Diğer sanıkların ve şikayetçi Mehmet Yılmaz ile Zehra Yılmaz'ın ifadelerinin alınması ve avukatların beyanlarının ardından duruşma, dosyadaki eksiklerin giderilmesi için ertelendi.
'HAKİM BEY BİLE TEPKİ GÖSTERDİ'
Duruşmanın ardından Antalya'nın Manavgat ilçesinden gelen Doğan Can Yılmaz'ın annesi Zehra Yılmaz ve babası Mehmet Yılmaz, Demirören Haber Ajansı'na (DHA) yaşadıklarını anlattı. Doğan Can Yılmaz ve iki kızıyla aile bütçelerine katkı sağlamak için Terme'de akrabalarının yanına fındık toplamaya gittiklerini gözyaşlarıyla anlatan Zehra Yılmaz, "Biz o gün fındık topluyorduk. Ara ara sürekli silah sesleri geliyordu. O anda yine sol taraftan silah sesi geldi. Oğlum gözlerimin önünde gitti. Savunmasız gitti benim yavrum. Sırtından vurularak gitti. Ben adalet istiyorum. Hakim beyin gözünün içine baka baka yalan söylediler. Hepsi, 7 kişi de yalan söyledi. Birbirlerinin üstüne attılar. Hakim bey soruyor, 'Hedef tahtasını kim çaktı' diye. Hepsi de 3 maymunu oynadı, 'görmedim bilmiyorum' diye. En son polis memuruna geldi soru. O da 'ben bilmiyorum' demesi üzerine hakim bey, 'Ben mi çaktım. Hiç kimse görmemiş çakanı' diye tepki gösterdi" dedi.
"BEN SİLAHA KARŞIYIM"
Kendisinin tek isteğinin adalet olduğunu belirten Zehra Yılmaz, gözyaşları içinde sözlerini şöyle sürdürdü:
"Onlar dışarıda geziyor, benim yavrum toprakta. Ben nefes alamıyorum. Gözümün önünden gitmiyor, dayanamıyorum. Avukatlar, silahı mahkemede bile normalleştirerek anlatıyorlar. 'Karadeniz'de silah gelenek haline gelmiştir' dediler. Mahkemede öyle dediler. Ben de kızdım, 'Bunu siz normalleştirmeyin' dedim."
'DÜNYAM BAŞIMA YIKILDI'
Mehmet Yılmaz da oğlunun vurulduğunu iş yerinde gelen telefonla öğrendiğini söyledi. Yılmaz, "'Baba, abimi kaybettik' dedi. Ben oğlumun yaşamını yitirdiğini bankanın önünde öğrendim. O anda dünyam başıma yıkıldı" diye konuştu.

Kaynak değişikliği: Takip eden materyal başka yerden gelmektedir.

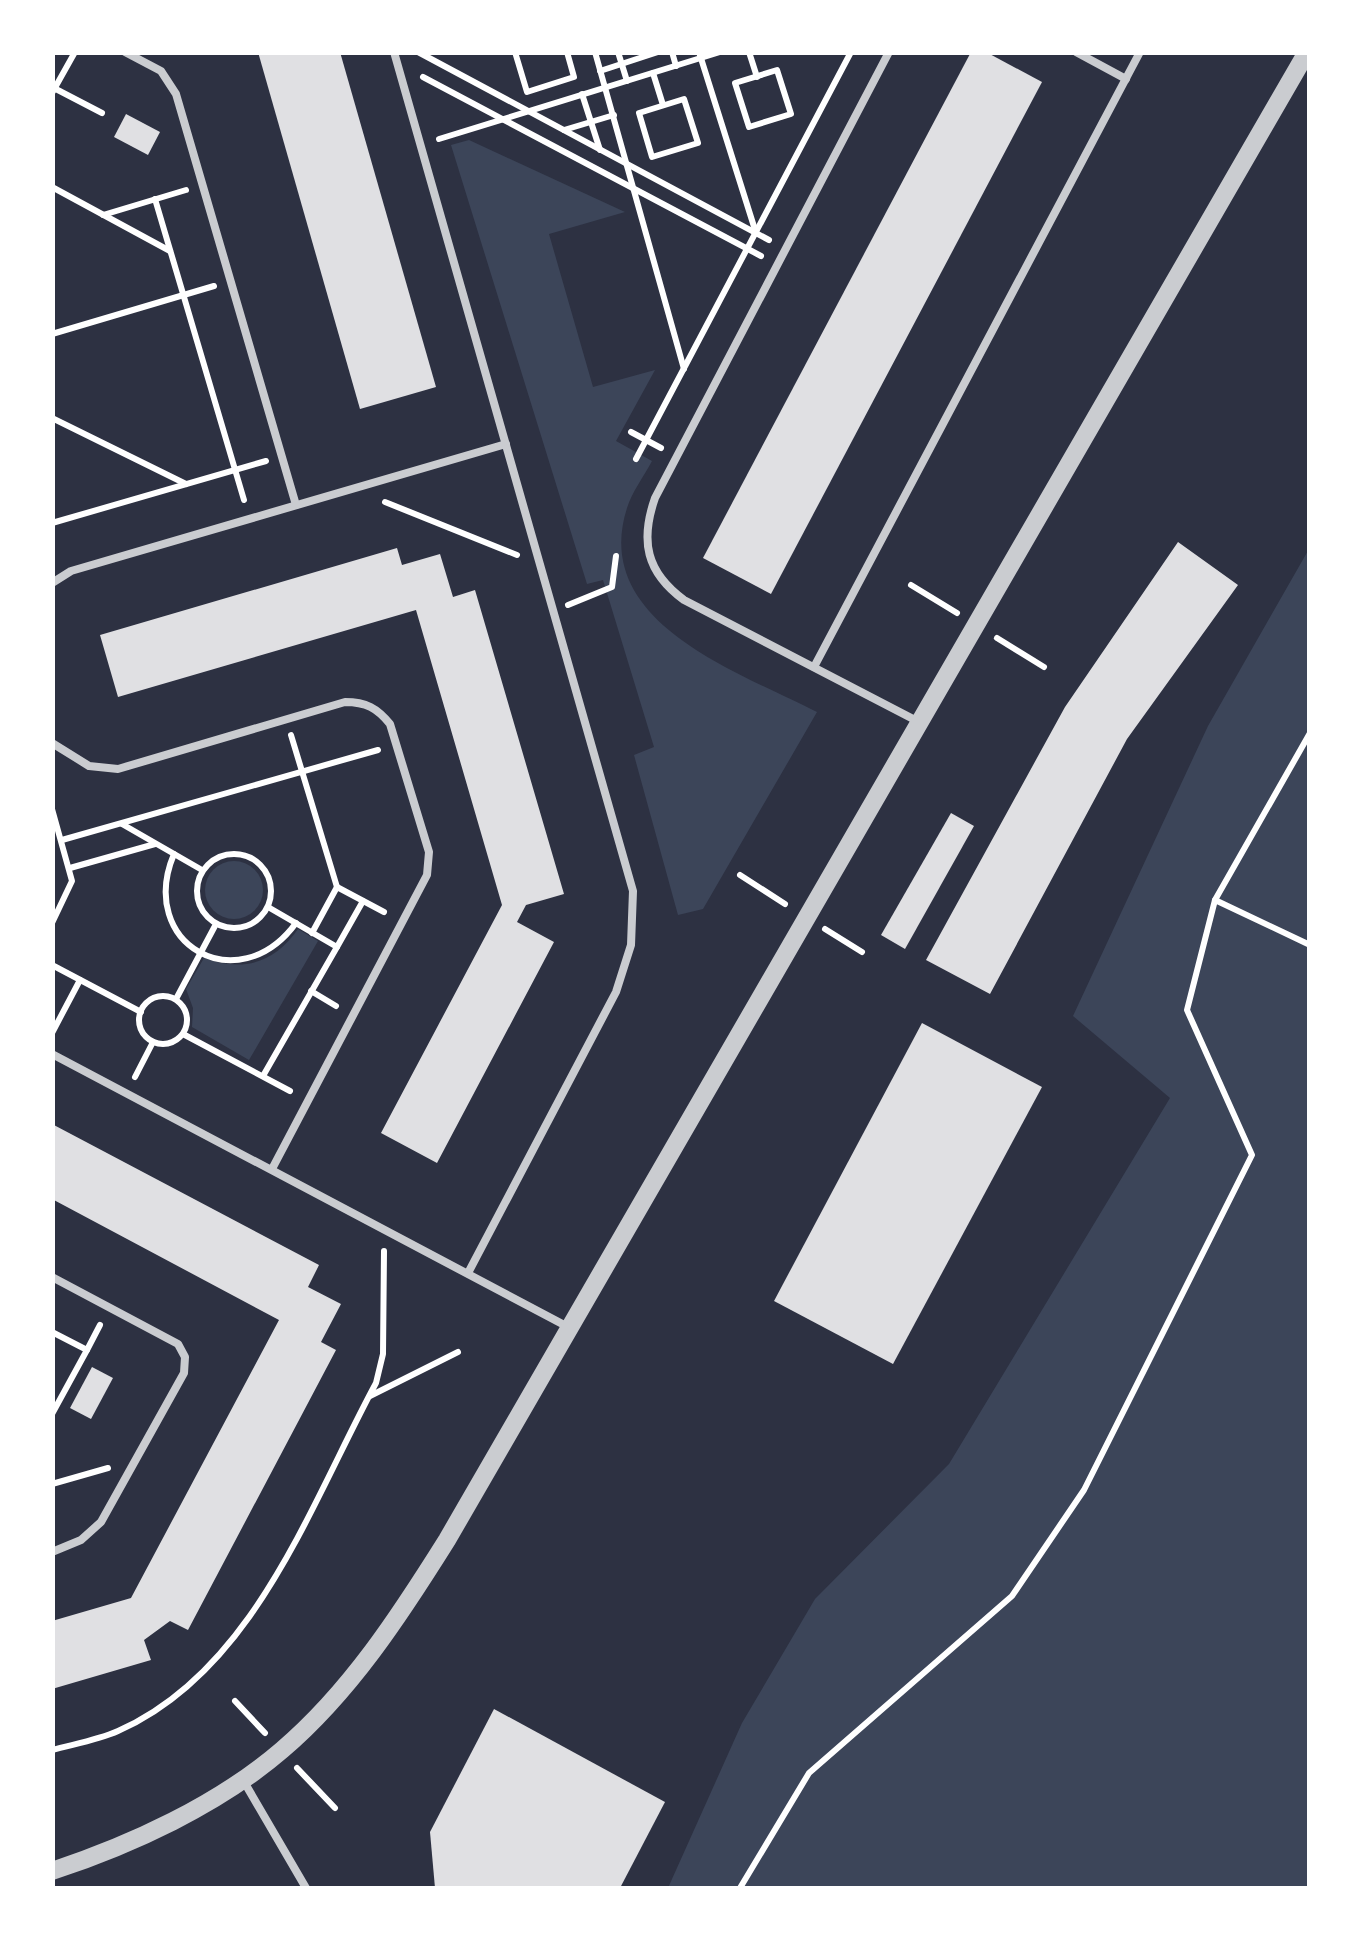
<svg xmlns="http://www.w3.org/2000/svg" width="1362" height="1941" viewBox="0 0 1362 1941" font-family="'PT Sans Narrow',sans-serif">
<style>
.green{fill:#3c4559}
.building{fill:#e0e0e3}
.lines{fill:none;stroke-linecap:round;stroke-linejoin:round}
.path{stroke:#fff;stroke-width:6}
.service{stroke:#caccd0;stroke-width:8}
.tertiary{stroke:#caccd0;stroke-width:18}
</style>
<rect width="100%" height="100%" fill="#2d3142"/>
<g class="green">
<path d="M 469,140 L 625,212 L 549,234 L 593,387 L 655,370 L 616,441 L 652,461 C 644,476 632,492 627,508 C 590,623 740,672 817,712 L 703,909 L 678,915 L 634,755 L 654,747 L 603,580 L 587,584 L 451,145 Z"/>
<polygon points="1309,549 1309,1888 668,1888 742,1723 815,1599 949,1464 1170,1098 1073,1016 1208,726"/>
<circle cx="234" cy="890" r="29"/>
<path d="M 298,929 L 318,941 L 249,1060 L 192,1027 L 193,1008 L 186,989 L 204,958 C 242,972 274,964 298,929 Z"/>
</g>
<g class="building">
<polygon points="258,52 340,52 436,387 360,409"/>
<polygon points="971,52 986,52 1042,82 771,594 703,558"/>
<polygon points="126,114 160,132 148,155 114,137"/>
<polygon points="1178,542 1238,585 1127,739 990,994 926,960 1065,707"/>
<polygon points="397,548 402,565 440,554 453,597 475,590 564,894 526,905 517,922 554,942 437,1163 381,1133 502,905 416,610 118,697 100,635"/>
<polygon points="951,813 974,826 905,949 881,935"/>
<polygon points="922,1023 1042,1087 893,1364 774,1301"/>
<polygon points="52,1124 319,1265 308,1287 341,1304 321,1342 336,1350 188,1630 170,1621 144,1640 151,1660 52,1689 52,1621 131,1598 279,1320 52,1199"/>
<polygon points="92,1367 113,1378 91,1419 70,1408"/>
<polygon points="494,1709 665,1802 620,1888 435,1888 430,1832"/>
</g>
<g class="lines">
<g class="path">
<polyline points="418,52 769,240"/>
<polyline points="515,52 527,92 574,77 567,52"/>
<polyline points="595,52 684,369"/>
<polyline points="618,52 627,81"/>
<polyline points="672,52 676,66"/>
<polyline points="699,52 756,233"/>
<polyline points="749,52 757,77"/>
<polygon points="777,70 791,114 749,127 735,83"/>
<polyline points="600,71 658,52"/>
<polyline points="653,73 663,105"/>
<polyline points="423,77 761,256"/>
<polyline points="52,87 102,113"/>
<polyline points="52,93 75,52"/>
<polyline points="582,94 600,150"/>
<polygon points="684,99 698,143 652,157 639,113"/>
<polyline points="564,130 614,115"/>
<polyline points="439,139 720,52"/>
<polyline points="52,187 170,251"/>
<polyline points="155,199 244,500"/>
<polyline points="103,215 186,190"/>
<polyline points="52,326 52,380"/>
<polyline points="52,334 214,286"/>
<polyline points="52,418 186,484"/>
<polyline points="631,432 661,448"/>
<polyline points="636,459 851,52"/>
<polyline points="385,502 517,555"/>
<polyline points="52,523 266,461"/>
<polyline points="911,585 957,613"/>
<polyline points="568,605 612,587 616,556"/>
<polyline points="997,638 1044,667"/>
<polyline points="291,735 337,887"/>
<polyline points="52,809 72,881 52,923"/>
<polyline points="122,824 202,870"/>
<polyline points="62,840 378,750"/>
<circle cx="234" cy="891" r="37"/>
<path d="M 174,854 C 136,944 238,1002 296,923"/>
<polyline points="70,868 155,844"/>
<polyline points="740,875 785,904"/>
<polyline points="1215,900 1310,945"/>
<polyline points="825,929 862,952"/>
<polyline points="312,933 337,887 384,912"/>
<polyline points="337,947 363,901"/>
<polyline points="52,965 141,1012"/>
<polyline points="311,991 336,1006"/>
<circle cx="163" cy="1020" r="24"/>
<polyline points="176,999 216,924"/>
<polyline points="52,1033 80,980"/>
<polyline points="183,1034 290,1091"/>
<polyline points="263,1076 337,947 268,907"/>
<polyline points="135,1077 153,1042"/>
<polyline points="52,1332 87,1350 52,1414"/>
<polyline points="87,1350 100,1325"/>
<polyline points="370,1396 458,1352"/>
<polyline points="52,1484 108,1468"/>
<polyline points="235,1701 265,1733"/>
<path d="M 52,1750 C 74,1744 98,1740 118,1731 C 254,1671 310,1505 376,1383 L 383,1354 L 384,1251"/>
<polyline points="297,1768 335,1808"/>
<polyline points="740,1888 809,1773 1012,1596 1084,1490 1252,1155 1187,1010 1215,900 1310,733"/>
</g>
<g class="service">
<polyline points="125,52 161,71 176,94 296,505"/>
<polyline points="394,52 633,891 631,945 616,992 468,1273"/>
<path d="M 889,52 L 655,498 C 640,541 646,572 684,600 L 919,722"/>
<polyline points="1076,52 1126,79"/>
<polyline points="52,583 71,571 506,444"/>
<polyline points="814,667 1140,52"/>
<path d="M 52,743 L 89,766 L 118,769 L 345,702 C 366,702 377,708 390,724 L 429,852 L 427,875 L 272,1169"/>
<polyline points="52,1054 570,1328"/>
<polyline points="52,1277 178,1344 185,1357 184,1373 101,1522 81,1540 52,1552"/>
<polyline points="243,1780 306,1888"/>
</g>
<path class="tertiary" d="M 52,1871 C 131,1845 218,1805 282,1750 C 350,1692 400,1615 447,1540 L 1307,52"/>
</g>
<rect width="1362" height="1941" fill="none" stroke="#ffffff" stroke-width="110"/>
</svg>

Tutuklu 2 kişinin dava başlamadan önce serbest bırakılmasına tepki gösteren Yılmaz, "Orada ağaca hedef tahtası koymuşlar, tahtaya bütün aile fertleri atış yapmış. Olayla ilgili 2 bacanak tutuklandı. 4 ay yattılar, 4 ay sonra da dava görülmeye başlanmadan serbest kaldılar" dedi.